G) Compare the models from parts (B), (D), (E), and (F).
Calculate the MSEs
The MSE are large!
#B
#LMB<-lm(SalePrice~Year.Built, AHTrain)
anova(LMB)
## Analysis of Variance Table
##
## Response: SalePrice
## Df Sum Sq Mean Sq F value Pr(>F)
## Year.Built 1 2.6340e+12 2.6340e+12 628.69 < 2.2e-16 ***
## Residuals 1379 5.7776e+12 4.1897e+09
## ---
## Signif. codes: 0 '***' 0.001 '**' 0.01 '*' 0.05 '.' 0.1 ' ' 1
BtestFit<-predict(LMB, AHTrain)
BtestRSS<-sum((AHTrain$SalePrice-BtestFit)^2)
BtestRSS
## [1] 5.777646e+12
BtestMSE<-mean((AHTrain$SalePrice-BtestFit)^2)
BtestMSE
## [1] 4183668603
#D
#LMD<-lm(SalePrice~Condition.1, AHTrain)
anova(LMD)
## Analysis of Variance Table
##
## Response: SalePrice
## Df Sum Sq Mean Sq F value Pr(>F)
## Condition.1 8 4.0343e+11 5.0429e+10 8.6397 1.488e-11 ***
## Residuals 1372 8.0082e+12 5.8369e+09
## ---
## Signif. codes: 0 '***' 0.001 '**' 0.01 '*' 0.05 '.' 0.1 ' ' 1
DtestFit<-predict(LMD, AHTrain)
DtestRSS<-sum((AHTrain$SalePrice-DtestFit)^2)
DtestRSS
## [1] 8.008249e+12
DtestMSE<-mean((AHTrain$SalePrice-DtestFit)^2)
DtestMSE
## [1] 5798876970
#E
#LME<-lm(SalePrice~Year.Built+Condition.1, data = AHTrain)
anova(LME)
## Analysis of Variance Table
##
## Response: SalePrice
## Df Sum Sq Mean Sq F value Pr(>F)
## Year.Built 1 2.6340e+12 2.6340e+12 646.2828 < 2.2e-16 ***
## Condition.1 8 1.8990e+11 2.3737e+10 5.8242 2.463e-07 ***
## Residuals 1371 5.5877e+12 4.0757e+09
## ---
## Signif. codes: 0 '***' 0.001 '**' 0.01 '*' 0.05 '.' 0.1 ' ' 1
EtestFit<-predict(LME, AHTrain)
EtestRSS<-sum((AHTrain$SalePrice-EtestFit)^2)
EtestRSS
## [1] 5.587746e+12
EtestMSE<-mean((AHTrain$SalePrice-EtestFit)^2)
EtestMSE
## [1] 4046159638
#F
#LMF<-lm(SalePrice~Year.Built*Condition.1, data = AHTrain)
anova(LMF)
## Analysis of Variance Table
##
## Response: SalePrice
## Df Sum Sq Mean Sq F value Pr(>F)
## Year.Built 1 2.6340e+12 2.6340e+12 672.2293 < 2.2e-16 ***
## Condition.1 8 1.8990e+11 2.3737e+10 6.0580 1.114e-07 ***
## Year.Built:Condition.1 7 2.4310e+11 3.4729e+10 8.8631 1.053e-10 ***
## Residuals 1364 5.3446e+12 3.9184e+09
## ---
## Signif. codes: 0 '***' 0.001 '**' 0.01 '*' 0.05 '.' 0.1 ' ' 1
FtestFit<-predict(LMF, AHTrain)
## Warning in predict.lm(LMF, AHTrain): prediction from a rank-deficient fit may be
## misleading
FtestRSS<-sum((AHTrain$SalePrice-FtestFit)^2)
FtestRSS
## [1] 5.344644e+12
FtestMSE<-mean((AHTrain$SalePrice-FtestFit)^2)
FtestMSE
## [1] 3870125685
H) Conclusion: What did you learn from this exercise? Were any of the relationships significant? (Note: This would be great to include in your final project write up!)
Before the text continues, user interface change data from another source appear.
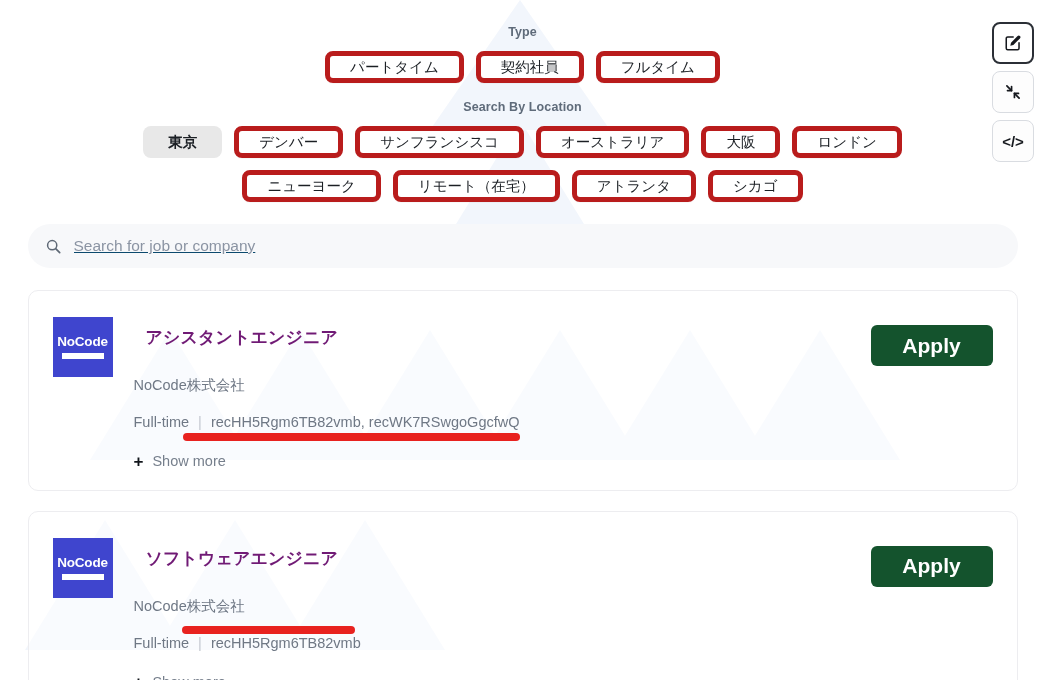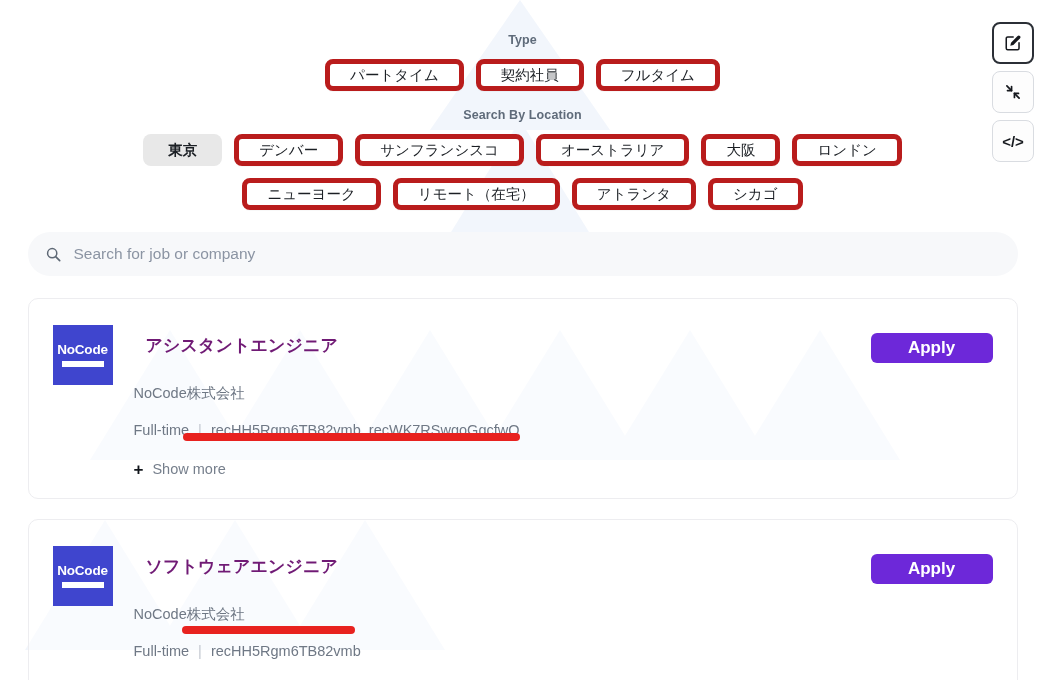--- a/index.html
+++ b/index.html
@@ -22,21 +22,21 @@
     inset: 0;
     z-index: 0;
     pointer-events: none;
   }
 
   #page {
     position: relative;
     z-index: 1;
     width: 1045px;
     height: 680px;
-    padding: 8px;
+    padding: 0;
   }
 
   
   .filter-section { width: 1013px; margin: 0 auto; }
 
   .filter-label {
     text-align: center;
     font-size: 12.5px;
     color: #5f6b7a;
     font-weight: 700;
@@ -87,23 +87,24 @@
     align-items: center;
     padding: 0 18px;
     gap: 11px;
   }
   .search-wrap svg { display: block; flex: 0 0 auto; }
   .search-input {
     border: none;
     outline: none;
     background: transparent;
     font-size: 15.5px;
-    color: #000000;
+    color: #0c4a6e;
     width: 100%;
     font-family: "Liberation Sans", "DejaVu Sans", sans-serif;
+    text-decoration: underline;
   }
   .search-input::placeholder { color: #8b94a3; opacity: 1; }
 
   
   .cards { width: 990px; margin: 22px auto 0 auto; }
 
   .job-card {
     position: relative;
     border: 1px solid #ededf0;
     border-radius: 10px;
@@ -157,26 +158,26 @@
     margin-top: 20px;
     line-height: 1.2;
     display: flex;
     align-items: flex-start;
   }
   .meta-sep { color: #c3c8d0; margin: 0 9px; }
 
   .apply-btn {
     flex: 0 0 auto;
     width: 122px;
-    height: 30px;
-    background: #6d28d9;
+    height: 41px;
+    background: #14532d;
     color: #ffffff;
     border: none;
     border-radius: 6px;
-    font-size: 17px;
+    font-size: 21px;
     font-weight: 700;
     cursor: pointer;
     margin-top: 12px;
     font-family: "Liberation Sans", "DejaVu Sans", sans-serif;
   }
 
   .show-more {
     display: flex;
     align-items: center;
     gap: 9px;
Firstly, I found a surprising discovery when looking at the price of homes compared to when they were built. I assumed that newer homes would be more expensive on a linear scale. I don’t really think of homes as devaluing or that new homes are exponentially better then older homes. I also overlooked that some very old homes would become more expensive with time. Thus the scatter plot looks like it almost has a small U shape. One important caveat is that this model does not look at when the home was remodeled or renovated. I do think that the “Condition” variable confirmed my suspicion. Some non-market value (or value that is not necessarily represented directly in the homes price) can be explained. Having some green-space or a park increased the price of a home by an estimated 54,136 USD. Having other positive features (I could not find out what but I assume things like access to public transposition) increases the homes value by an astounding 91,102 USD. I don’t know if I should trust the MLR model. Although there is lots of data most of that falls under the “normal” condition. I don’t know how much data there is for other conditions across different years.